What to produce: Reproduce the records word for word, with nothing left out.

========================================================================

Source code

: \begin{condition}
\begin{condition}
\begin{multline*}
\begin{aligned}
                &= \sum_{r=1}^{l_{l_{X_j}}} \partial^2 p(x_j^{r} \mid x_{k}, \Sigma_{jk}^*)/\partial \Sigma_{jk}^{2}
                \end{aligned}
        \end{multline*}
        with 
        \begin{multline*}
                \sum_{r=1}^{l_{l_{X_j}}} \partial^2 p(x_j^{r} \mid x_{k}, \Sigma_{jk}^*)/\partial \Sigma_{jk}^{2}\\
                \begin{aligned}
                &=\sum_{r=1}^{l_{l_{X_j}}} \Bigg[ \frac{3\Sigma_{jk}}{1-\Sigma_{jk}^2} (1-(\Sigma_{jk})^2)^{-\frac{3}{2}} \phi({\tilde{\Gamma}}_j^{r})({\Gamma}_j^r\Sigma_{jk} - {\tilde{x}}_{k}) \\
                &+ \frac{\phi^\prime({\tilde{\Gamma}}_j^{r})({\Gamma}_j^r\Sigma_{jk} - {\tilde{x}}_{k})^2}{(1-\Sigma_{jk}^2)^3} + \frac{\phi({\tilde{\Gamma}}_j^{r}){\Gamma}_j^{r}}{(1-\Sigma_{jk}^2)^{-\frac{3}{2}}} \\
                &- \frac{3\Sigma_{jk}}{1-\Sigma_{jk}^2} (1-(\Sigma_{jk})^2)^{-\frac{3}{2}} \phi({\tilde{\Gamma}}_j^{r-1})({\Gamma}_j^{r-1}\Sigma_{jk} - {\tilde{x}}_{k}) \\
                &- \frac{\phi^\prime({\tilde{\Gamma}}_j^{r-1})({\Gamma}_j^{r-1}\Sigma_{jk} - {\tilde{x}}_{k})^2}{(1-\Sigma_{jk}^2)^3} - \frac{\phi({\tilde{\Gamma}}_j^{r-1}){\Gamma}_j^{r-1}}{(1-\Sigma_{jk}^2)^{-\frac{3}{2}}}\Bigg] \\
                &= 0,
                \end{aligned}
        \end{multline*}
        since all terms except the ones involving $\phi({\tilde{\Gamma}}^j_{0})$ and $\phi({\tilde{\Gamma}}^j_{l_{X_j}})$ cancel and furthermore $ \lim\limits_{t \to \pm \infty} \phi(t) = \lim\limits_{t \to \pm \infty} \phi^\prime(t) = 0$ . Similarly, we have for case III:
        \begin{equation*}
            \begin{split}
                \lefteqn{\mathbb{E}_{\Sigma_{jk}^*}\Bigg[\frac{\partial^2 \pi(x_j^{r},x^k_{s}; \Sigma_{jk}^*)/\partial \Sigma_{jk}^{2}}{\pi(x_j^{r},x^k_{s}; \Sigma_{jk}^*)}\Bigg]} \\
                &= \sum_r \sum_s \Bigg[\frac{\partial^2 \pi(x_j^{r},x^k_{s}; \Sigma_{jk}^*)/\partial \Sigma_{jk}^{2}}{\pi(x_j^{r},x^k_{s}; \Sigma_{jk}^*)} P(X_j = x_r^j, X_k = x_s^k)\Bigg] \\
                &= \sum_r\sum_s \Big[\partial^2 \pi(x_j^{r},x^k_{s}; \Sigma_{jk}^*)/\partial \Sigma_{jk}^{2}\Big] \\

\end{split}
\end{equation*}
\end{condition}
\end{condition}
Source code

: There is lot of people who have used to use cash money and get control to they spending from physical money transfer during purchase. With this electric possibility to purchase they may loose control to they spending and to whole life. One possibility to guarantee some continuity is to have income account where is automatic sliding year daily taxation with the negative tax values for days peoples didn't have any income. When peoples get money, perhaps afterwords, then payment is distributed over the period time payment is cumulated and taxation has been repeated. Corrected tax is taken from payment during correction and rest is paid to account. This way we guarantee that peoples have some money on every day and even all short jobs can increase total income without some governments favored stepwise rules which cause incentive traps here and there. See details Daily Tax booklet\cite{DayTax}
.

========================================================================

Answer to this problem:
Source code

: \begin{condition}
\begin{condition}
\begin{multline*}
\begin{aligned}
                &= \sum_{r=1}^{l_{l_{X_j}}} \partial^2 p(x_j^{r} \mid x_{k}, \Sigma_{jk}^*)/\partial \Sigma_{jk}^{2}
                \end{aligned}
        \end{multline*}
        with 
        \begin{multline*}
                \sum_{r=1}^{l_{l_{X_j}}} \partial^2 p(x_j^{r} \mid x_{k}, \Sigma_{jk}^*)/\partial \Sigma_{jk}^{2}\\
                \begin{aligned}
                &=\sum_{r=1}^{l_{l_{X_j}}} \Bigg[ \frac{3\Sigma_{jk}}{1-\Sigma_{jk}^2} (1-(\Sigma_{jk})^2)^{-\frac{3}{2}} \phi({\tilde{\Gamma}}_j^{r})({\Gamma}_j^r\Sigma_{jk} - {\tilde{x}}_{k}) \\
                &+ \frac{\phi^\prime({\tilde{\Gamma}}_j^{r})({\Gamma}_j^r\Sigma_{jk} - {\tilde{x}}_{k})^2}{(1-\Sigma_{jk}^2)^3} + \frac{\phi({\tilde{\Gamma}}_j^{r}){\Gamma}_j^{r}}{(1-\Sigma_{jk}^2)^{-\frac{3}{2}}} \\
                &- \frac{3\Sigma_{jk}}{1-\Sigma_{jk}^2} (1-(\Sigma_{jk})^2)^{-\frac{3}{2}} \phi({\tilde{\Gamma}}_j^{r-1})({\Gamma}_j^{r-1}\Sigma_{jk} - {\tilde{x}}_{k}) \\
                &- \frac{\phi^\prime({\tilde{\Gamma}}_j^{r-1})({\Gamma}_j^{r-1}\Sigma_{jk} - {\tilde{x}}_{k})^2}{(1-\Sigma_{jk}^2)^3} - \frac{\phi({\tilde{\Gamma}}_j^{r-1}){\Gamma}_j^{r-1}}{(1-\Sigma_{jk}^2)^{-\frac{3}{2}}}\Bigg] \\
                &= 0,
                \end{aligned}
        \end{multline*}
        since all terms except the ones involving $\phi({\tilde{\Gamma}}^j_{0})$ and $\phi({\tilde{\Gamma}}^j_{l_{X_j}})$ cancel and furthermore $ \lim\limits_{t \to \pm \infty} \phi(t) = \lim\limits_{t \to \pm \infty} \phi^\prime(t) = 0$ . Similarly, we have for case III:
        \begin{equation*}
            \begin{split}
                \lefteqn{\mathbb{E}_{\Sigma_{jk}^*}\Bigg[\frac{\partial^2 \pi(x_j^{r},x^k_{s}; \Sigma_{jk}^*)/\partial \Sigma_{jk}^{2}}{\pi(x_j^{r},x^k_{s}; \Sigma_{jk}^*)}\Bigg]} \\
                &= \sum_r \sum_s \Bigg[\frac{\partial^2 \pi(x_j^{r},x^k_{s}; \Sigma_{jk}^*)/\partial \Sigma_{jk}^{2}}{\pi(x_j^{r},x^k_{s}; \Sigma_{jk}^*)} P(X_j = x_r^j, X_k = x_s^k)\Bigg] \\
                &= \sum_r\sum_s \Big[\partial^2 \pi(x_j^{r},x^k_{s}; \Sigma_{jk}^*)/\partial \Sigma_{jk}^{2}\Big] \\

\end{split}
\end{equation*}
\end{condition}
\end{condition}
Source code

: There is lot of people who have used to use cash money and get control to they spending from physical money transfer during purchase. With this electric possibility to purchase they may loose control to they spending and to whole life. One possibility to guarantee some continuity is to have income account where is automatic sliding year daily taxation with the negative tax values for days peoples didn't have any income. When peoples get money, perhaps afterwords, then payment is distributed over the period time payment is cumulated and taxation has been repeated. Corrected tax is taken from payment during correction and rest is paid to account. This way we guarantee that peoples have some money on every day and even all short jobs can increase total income without some governments favored stepwise rules which cause incentive traps here and there. See details Daily Tax booklet\cite{DayTax}
.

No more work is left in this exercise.